Where are Irish companies poised in order to reduce waste, carbon and energy usage?
The whole spectrum of green IT has expanded in recent times, as what started as an environmental issue for planet Earth has morphed into an issue for individual companies to ultimately cut their costs by using less energy.
A green IT practice survey carried out in March by the Business Information Systems (BIS) group at University College Cork (UCC) has found that few of the top 500 Irish organisations currently have green IT policies in place.
“From our survey, 69pc of organisations do not have green IT policies, but 88pc are concerned about their electricity use,” explains Dr Brian O’Flaherty, BIS, UCC.
“The sectors that are less likely to have green IT policies are finance/insurance, healthcare and education.”
Based on its findings, the BIS team predicts that a number of organisations will be developing such policies in the next year or so, plus it estimates over 70pc will have one by 2011.
In theory, alternating to green technologies will help the triple bottom line — people, planet, profit — but what is the reality out there for companies, particularly small to medium-sized enterprises (SMEs), in terms of making the switch, and are companies still sceptical?
Daniel Tinkiel, chief operations officer, Data Electronics, says there are several reasons why companies are unconvinced.
“In small firms, the accountability of CIO/IT managers regarding energy costs almost doesn’t exist.
“IT managers are more concerned about addressing IT issues, while energy, cooling and environmental matters are not usually considered part of their responsibility,” he says.
“It’s not only IT people, but there are also many who still do not understand the economic and quality-of-life impact produced by the lack of a green IT policy to control emissions,” adds Tinkiel.
IBM is one organisation that has been pushing the green agenda for some time now.
Robert McCarthy, manager, Innovative Environmental Solutions at IBM Ireland, says the raison d’être of the group, which is a worldwide one for IBM, is about “adding value from a green perspective”.
“IBM has formulated a new strategy called Smart Planet.
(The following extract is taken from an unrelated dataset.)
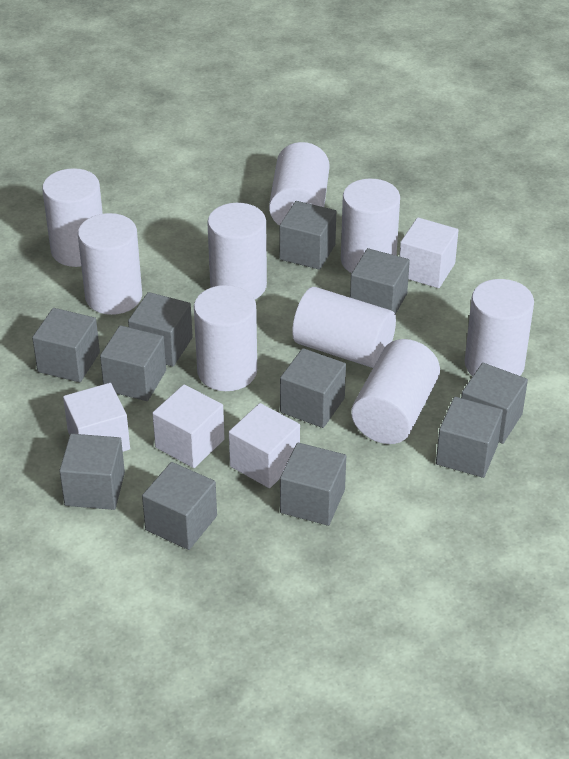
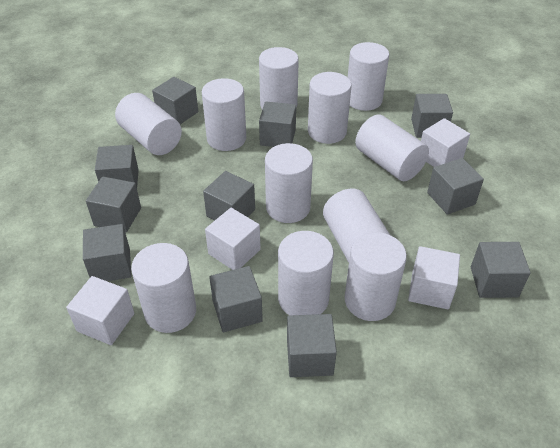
white cylinder: 9 -> 11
It’s all about using green technology to do smart things for people, infrastructure and our eco system in general,” he explains.
Referring to the reasons for implementing a greener IT infrastructure, McCarthy says right now people are looking at the main drivers such as regulations and directives for water and energy infrastructure.
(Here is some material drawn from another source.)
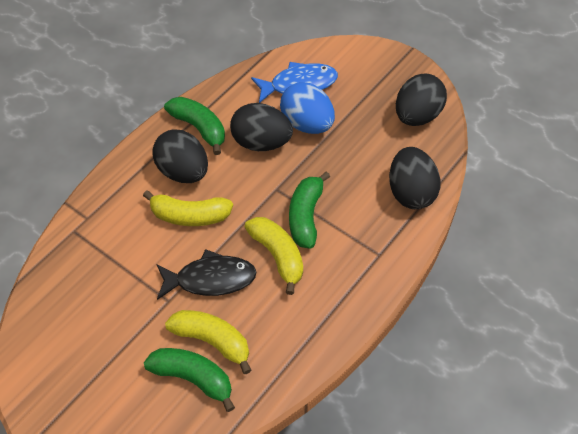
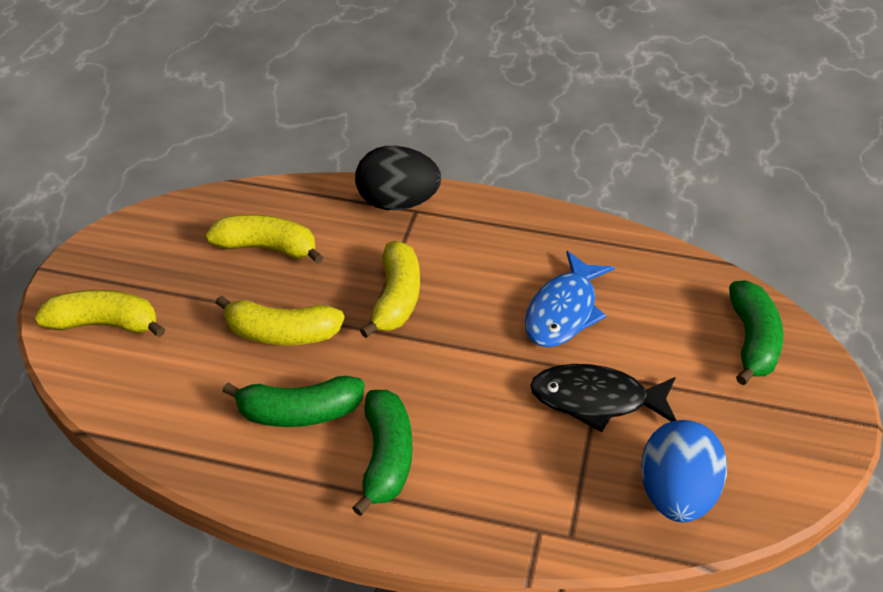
black egg: 4 -> 1
yellow banana: 3 -> 4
“Other drivers are around cost. There’s also the whole brand image and corporate social responsibility opportunity. So, there are many reasons why organisations should spend money on green projects.”
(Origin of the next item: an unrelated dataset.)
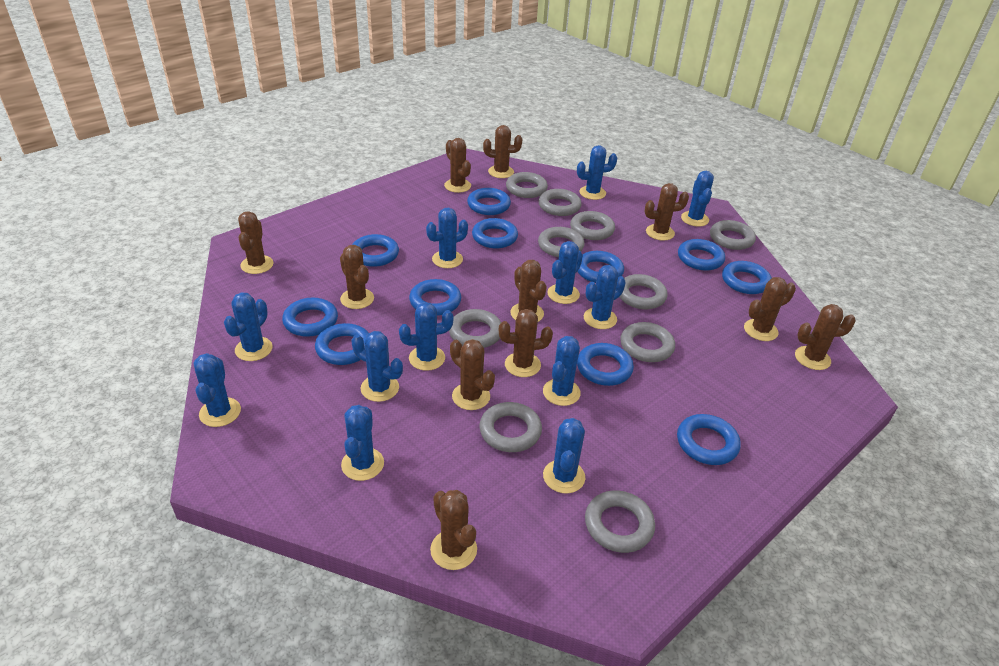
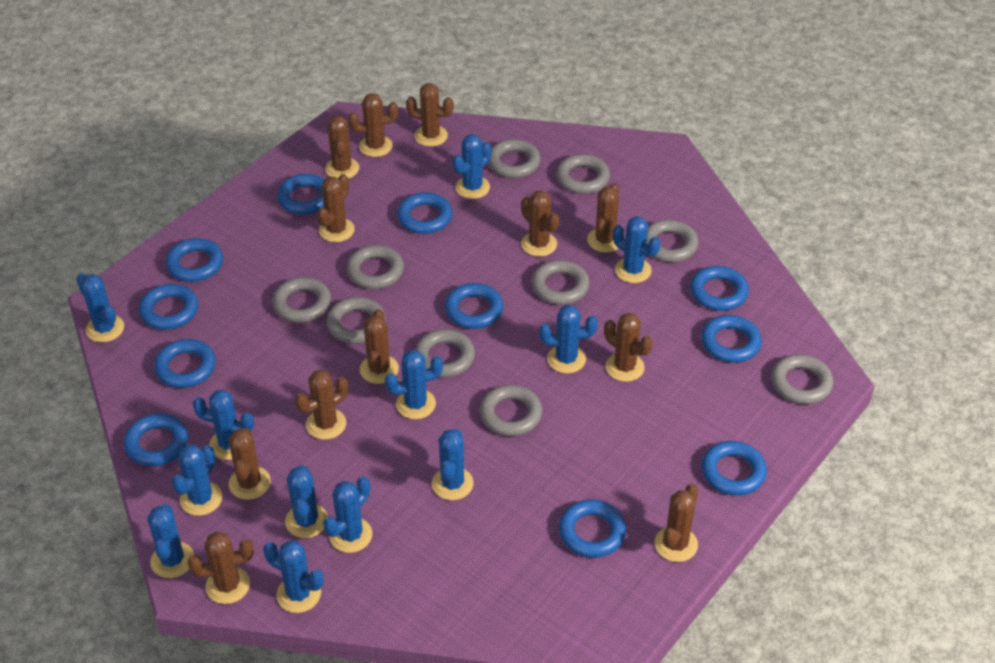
brown cactus: 11 -> 12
He refers to a report from Gartner, which reveals how green IT projects may be the most important area for IT organisations over the next 18 months, but says costly mistakes can be made when starting out.
According to Tinkiel, a major error companies make when restructuring or redesigning a computer room, for example, is to look at the acquisition cost only.
“In most cases, people design and build computer rooms based on acquisition-cost criteria, but do not look into the running costs which, in several years of service, become much higher than the initial construction cost.
He says the “total cost of ownership” model should be used to decide how to fit out a computer room, or in deciding other mechanisms to obtain a lower total cost.
An interesting point raised at the Reduce CO2, Raise Profits conference held in Cork last November was that although IT makes up only 2pc of carbon emissions globally, it has the potential to provide solutions to help radically reduce the other 98pc.
Says McCarthy: “If we do things wisely and use the 2pc of carbon emissions by running data centres, then we can drastically reduce the carbon emissions in other areas by doing clever things such as modelling and simulation.”
Tinkiel argues that the energy used in private computer rooms versus data centres is between six to 10 times higher due to the inefficiencies in design, a lack of focus on green technologies and lower economies of scale.
“IT can and should help to reduce emissions in a twofold way: by making more efficient use of the infrastructure and by using the economy of scale provided by data centres.”
Virtualisation and outsourcing are two areas where companies can achieve tangible change, says Tinkiel.
One proposition that IBM Ireland has developed is Green Sigma, which it runs out of its cloud infrastructure.
The three areas Green Sigma looks at are carbon emissions, water management and waste management.
McCarthy says with a proposition such as Green Sigma, companies can cut their costs by 20–25pc.
“We’ve been running this proposition for about a year and it looks like we’re going to make significant savings.
“It’s all about a return on investment. Anything that can show a return within 18 months should become very visible to IT managers,” he adds.
So, can SMEs realise benefits in the short term by going down the green IT route?
Says Tinkiel: “Yes, they can, by reassessing their infrastructure in terms of utilisation and evaluation using a third-party data centre. The investment in this approach pays back quickly and profitably.”